I started surfing in 1960 in Santa Monica.

We lived in Pacific Palisades at that time and I could skateboard to the beach and surf State Beach, sometimes I would get to surf with Dora and Jonny Fain, oh how they disliked us gremmies and we were just inspired by their amazing surfing skills and tried to mimic them. I’ve had the pleasure to surf so many wonderful spots. Malibu, Topanga and Point Dume were some of my favorites in my early days. I’ve been fortunate to have surfed many great spots in Hawaii, Mexico and even got to surf in Christmas Island on two different trips and surfing the Central Coast for almost 24 years has been awesome. I’ve lived the surfer life for all these years and I’m probably more stoked now about this sport now, than when I was younger. You can say I took to heart the song surfing is the only life, the only life for me..

When I was fighting cancer I was very lucky to have many people in our surfing community help and support me through my struggle. I surfed through the first part of my treatments and keep paddling out until I was too weak to go.

When I regained some strength I got back in the water and surfing made me stronger and the stoked help me get through this battle. I was so blessed to have a loving family, great surf and non- surf friends and the love of God to help me pull through this gnarly section of my life.

After I recovered from this ordeal I became involved with a group of survivors who help and talk to people going through cancer. When the Hearst Cancer Resource Center opened about 7 years ago, I also volunteered. I was at the Arroyo Grande High School’s Puma swim meet representing the Resource Center with Bev Kirkhart, the director, when I came up with an idea. Let’s combine the medical world with the surfing community to help people with cancer. I mentioned this to Bev and she thought it was a great idea. I saw my oncologist, Tom Spillane and his wife Dr. Karen Allen at the beach, of course, and presented the idea of a surf contest and benefit to them. They loved the idea and so began Surfing for Hope. We were very fortunate to have a great group, both surfers and medical people, that appreciated this idea and jumped in to make it happen.

We held our first event in Nov. 2012 and it

was a huge success. Our event is like a 5-part play. We start with a memorial paddle out at Avila beach; then, have a dinner and auction in Avila. The next day is a surf contest at the Pismo pier and later in the day we have a Health Fair on the pier. We end with an awards ceremony at Steamer’s Restaurant in the wonderful city of Pismo. We raised more than $60,000 our first event and almost $50,000 with this year’s event. All the money goes to helping and educating people with cancer through the Hearst Cancer Resource Center in San Luis Obispo which helps people in our area.

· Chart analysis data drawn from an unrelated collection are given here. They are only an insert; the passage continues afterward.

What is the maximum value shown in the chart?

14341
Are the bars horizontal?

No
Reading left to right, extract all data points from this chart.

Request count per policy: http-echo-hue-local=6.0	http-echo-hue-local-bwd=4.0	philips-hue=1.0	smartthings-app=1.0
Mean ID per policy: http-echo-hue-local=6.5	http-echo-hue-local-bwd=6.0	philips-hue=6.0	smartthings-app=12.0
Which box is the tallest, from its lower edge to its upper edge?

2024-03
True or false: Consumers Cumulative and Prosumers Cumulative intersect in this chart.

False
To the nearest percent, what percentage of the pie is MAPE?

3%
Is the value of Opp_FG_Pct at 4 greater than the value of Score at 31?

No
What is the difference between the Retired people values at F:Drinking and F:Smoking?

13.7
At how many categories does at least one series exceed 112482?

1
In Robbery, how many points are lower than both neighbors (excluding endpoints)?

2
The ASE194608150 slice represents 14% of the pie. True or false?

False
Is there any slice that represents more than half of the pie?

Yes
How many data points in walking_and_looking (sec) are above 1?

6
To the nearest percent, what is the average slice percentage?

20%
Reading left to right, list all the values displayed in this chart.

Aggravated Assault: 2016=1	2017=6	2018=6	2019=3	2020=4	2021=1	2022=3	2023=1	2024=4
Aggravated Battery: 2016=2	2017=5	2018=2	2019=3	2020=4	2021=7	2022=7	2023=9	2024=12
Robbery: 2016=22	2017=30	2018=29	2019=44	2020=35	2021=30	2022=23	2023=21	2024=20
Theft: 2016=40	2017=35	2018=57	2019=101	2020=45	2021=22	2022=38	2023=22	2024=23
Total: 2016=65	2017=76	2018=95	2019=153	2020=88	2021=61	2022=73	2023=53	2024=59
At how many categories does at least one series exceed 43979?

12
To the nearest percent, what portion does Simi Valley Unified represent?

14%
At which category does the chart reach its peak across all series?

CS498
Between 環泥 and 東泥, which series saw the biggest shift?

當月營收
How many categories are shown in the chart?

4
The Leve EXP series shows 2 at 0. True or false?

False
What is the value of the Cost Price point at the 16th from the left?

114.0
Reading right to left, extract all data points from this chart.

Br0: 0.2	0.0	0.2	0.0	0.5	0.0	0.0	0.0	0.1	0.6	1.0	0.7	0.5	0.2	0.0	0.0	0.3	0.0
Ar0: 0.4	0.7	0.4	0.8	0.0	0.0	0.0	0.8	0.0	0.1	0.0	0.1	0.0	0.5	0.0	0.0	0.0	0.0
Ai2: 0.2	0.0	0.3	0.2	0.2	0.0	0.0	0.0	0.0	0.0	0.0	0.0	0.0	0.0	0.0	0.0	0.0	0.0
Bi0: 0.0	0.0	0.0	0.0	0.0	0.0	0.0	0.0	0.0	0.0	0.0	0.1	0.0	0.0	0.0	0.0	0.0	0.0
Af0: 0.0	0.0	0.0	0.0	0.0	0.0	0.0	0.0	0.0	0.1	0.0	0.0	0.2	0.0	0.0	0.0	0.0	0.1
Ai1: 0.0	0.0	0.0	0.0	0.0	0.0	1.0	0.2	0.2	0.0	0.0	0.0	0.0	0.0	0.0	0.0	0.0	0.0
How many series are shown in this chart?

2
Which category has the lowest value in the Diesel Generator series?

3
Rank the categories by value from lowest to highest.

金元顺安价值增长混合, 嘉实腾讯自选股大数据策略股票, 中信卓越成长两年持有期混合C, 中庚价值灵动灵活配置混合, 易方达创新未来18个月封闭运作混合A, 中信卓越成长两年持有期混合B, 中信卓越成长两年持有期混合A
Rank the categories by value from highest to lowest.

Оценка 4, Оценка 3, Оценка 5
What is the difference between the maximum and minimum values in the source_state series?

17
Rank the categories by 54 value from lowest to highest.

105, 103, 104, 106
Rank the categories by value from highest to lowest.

Passion is my word and the one I embrace when I talk to other people who are challenged with cancer. For me, my passion is, and always will be surfing. I tell people to find what they like or love and use it to get through the difficult ride of fighting cancer. Surfing for Hope is my thanks to surfing and being able to participate in this wondrous sport that is not only healthy, but healing.

1.  What inspired you about reading Bob Voglin’s story?

2.  Bob found that surfing helped keep his spirits high when he was battling cancer, what is your favorite positive athletic thing to do?  Explain how being active can make you happy and keep your spirits high.

3.  After having other people (Doctors) help him through cancer, what did bob do when he got better?

4.  Have you ever been helped by others through a difficult situation?  How so?

5.  Have you ever thought about creating a way to help others, like how Bob is helping other cancer patients?  If so, what have you done?  If not, how could you live your life in a way to help others?